Both Thanksgiving and Advent remind us that even the very worst of things pass and can be viewed in the past tense. With Thanksgiving and Advent perspectives, we can give heart-felt thanks for many people and events. And we can hope for the coming of good things. Many good things and good people.

It has happened before, to all of us. And that little church in north Fayette serves as a restored reminder that good things are still here and that many more good things are ahead.

Now, on to the day before Thanksgiving Wall Street Journal, print edition.

Some good things:

• The Dow-Jones Industrial Average set an all-time high record, closing above 30,000 for the first time ever — in the middle of a world-wide pandemic.

• The peaceful transfer of government power has begun in Washington, D.C., as the incoming president’s team is receiving official security briefings.

• Three pharmaceutical groups have announced three different kinds of vaccines to immunize against Covid-19. People could be getting shots before the end of this year.

• Print edition headline: “AstraZeneca is gearing up to vaccinate the world by 2022.” “British drugmaker says more than 3 billion doses will go to every global region.”
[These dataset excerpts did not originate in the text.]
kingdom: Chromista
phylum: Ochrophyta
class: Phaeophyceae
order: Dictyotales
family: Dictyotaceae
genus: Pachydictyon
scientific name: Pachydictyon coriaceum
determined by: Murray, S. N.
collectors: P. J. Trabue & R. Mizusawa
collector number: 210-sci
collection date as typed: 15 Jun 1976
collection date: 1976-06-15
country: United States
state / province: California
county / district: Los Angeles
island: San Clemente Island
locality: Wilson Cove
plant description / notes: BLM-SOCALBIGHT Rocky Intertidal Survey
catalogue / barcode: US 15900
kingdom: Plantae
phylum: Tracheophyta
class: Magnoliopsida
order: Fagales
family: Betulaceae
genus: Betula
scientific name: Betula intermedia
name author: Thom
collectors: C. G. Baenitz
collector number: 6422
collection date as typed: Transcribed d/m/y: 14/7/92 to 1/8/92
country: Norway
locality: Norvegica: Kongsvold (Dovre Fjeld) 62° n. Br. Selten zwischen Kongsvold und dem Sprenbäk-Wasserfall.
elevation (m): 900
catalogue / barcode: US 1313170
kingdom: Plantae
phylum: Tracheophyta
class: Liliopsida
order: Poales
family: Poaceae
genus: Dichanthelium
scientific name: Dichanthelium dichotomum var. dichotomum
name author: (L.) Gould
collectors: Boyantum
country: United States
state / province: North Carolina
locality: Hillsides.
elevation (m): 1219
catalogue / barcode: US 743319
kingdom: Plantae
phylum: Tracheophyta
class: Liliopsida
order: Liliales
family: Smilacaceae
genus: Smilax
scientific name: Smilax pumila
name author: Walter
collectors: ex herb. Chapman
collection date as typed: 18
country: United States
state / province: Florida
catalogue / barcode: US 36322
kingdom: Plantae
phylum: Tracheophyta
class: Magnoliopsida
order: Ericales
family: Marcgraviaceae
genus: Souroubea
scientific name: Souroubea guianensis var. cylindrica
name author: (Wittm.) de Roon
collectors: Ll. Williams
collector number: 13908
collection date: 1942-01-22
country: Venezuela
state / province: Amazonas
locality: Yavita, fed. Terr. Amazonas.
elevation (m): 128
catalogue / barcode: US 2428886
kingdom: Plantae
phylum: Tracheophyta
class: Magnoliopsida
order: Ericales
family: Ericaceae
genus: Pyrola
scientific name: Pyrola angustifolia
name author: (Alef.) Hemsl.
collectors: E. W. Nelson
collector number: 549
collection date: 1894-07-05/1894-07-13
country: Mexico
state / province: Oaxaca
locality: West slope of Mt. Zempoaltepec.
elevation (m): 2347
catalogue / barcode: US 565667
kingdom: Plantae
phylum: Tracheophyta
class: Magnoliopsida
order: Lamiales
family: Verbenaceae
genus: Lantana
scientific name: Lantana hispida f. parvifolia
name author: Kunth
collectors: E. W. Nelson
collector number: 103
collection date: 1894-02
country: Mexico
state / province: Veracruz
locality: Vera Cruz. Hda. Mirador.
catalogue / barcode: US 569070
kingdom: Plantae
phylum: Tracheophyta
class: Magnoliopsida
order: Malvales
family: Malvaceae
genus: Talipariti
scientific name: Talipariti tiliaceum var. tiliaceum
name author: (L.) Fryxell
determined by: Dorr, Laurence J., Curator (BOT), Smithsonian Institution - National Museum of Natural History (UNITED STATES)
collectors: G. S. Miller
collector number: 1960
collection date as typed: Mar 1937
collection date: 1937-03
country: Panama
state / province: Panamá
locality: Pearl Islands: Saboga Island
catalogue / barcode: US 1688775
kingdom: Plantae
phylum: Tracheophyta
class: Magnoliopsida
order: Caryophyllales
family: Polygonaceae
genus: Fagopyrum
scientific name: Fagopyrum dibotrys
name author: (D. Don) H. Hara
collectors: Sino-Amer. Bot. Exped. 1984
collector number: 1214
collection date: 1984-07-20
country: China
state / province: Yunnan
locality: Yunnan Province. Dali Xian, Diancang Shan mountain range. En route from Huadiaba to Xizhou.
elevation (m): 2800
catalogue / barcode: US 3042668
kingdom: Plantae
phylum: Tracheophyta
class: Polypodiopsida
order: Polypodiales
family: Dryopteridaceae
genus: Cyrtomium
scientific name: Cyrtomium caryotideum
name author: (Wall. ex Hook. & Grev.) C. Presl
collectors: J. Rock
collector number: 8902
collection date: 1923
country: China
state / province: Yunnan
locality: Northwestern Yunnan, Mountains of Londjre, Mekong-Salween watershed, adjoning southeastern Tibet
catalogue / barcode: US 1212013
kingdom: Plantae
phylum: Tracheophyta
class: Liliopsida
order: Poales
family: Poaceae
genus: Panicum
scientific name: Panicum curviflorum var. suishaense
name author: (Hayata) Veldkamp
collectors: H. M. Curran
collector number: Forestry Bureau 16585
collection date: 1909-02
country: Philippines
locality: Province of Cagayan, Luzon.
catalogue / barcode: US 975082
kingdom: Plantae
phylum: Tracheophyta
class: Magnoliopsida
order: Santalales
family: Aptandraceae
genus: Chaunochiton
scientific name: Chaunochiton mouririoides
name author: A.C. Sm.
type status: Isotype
• Print edition headline: “More Americans are surviving Covid-19.” “The coronavirus is now killing around 0.6% [six-tenths of one percent] of people it infects, an improvement from April, when the death rate was around 0.9%,” the WSJ reports.

• Print edition headline: “CDC expected to shorten time for self-quarantine.” Likely between seven and 10 days.

• And on the print edition’s opinion page, two editorials appeared again, as they have every Thanksgiving week since 1961. The first reprints the “chronicle of those memorable circumstances of the year 1620 … as recorded by … the keeper of the records of Plymouth Colony…” It recounts the fearsome struggle for survival faced by those Pilgrims.

The second — “And the Fair Land” — was written in 1961 by the WSJ editor: “We can remind ourselves that for all our social discord we yet remain the longest enduring society of free men governing themselves without benefit of kings or dictators. … And we might remind ourselves also, that if those men setting out from [Europe] had been daunted by the troubles around them, then we could not this autumn be thankful for a fair land.” Fifty-nine years later, we still have much to be thankful for.

Thank you for sticking with The Citizen online, even though we are no longer in print. And I say from the heart, giving thanks for you and this fair land: Happy Thanksgiving to you!

[Cal Beverly has been editor and publisher of The Citizen since February 1993.]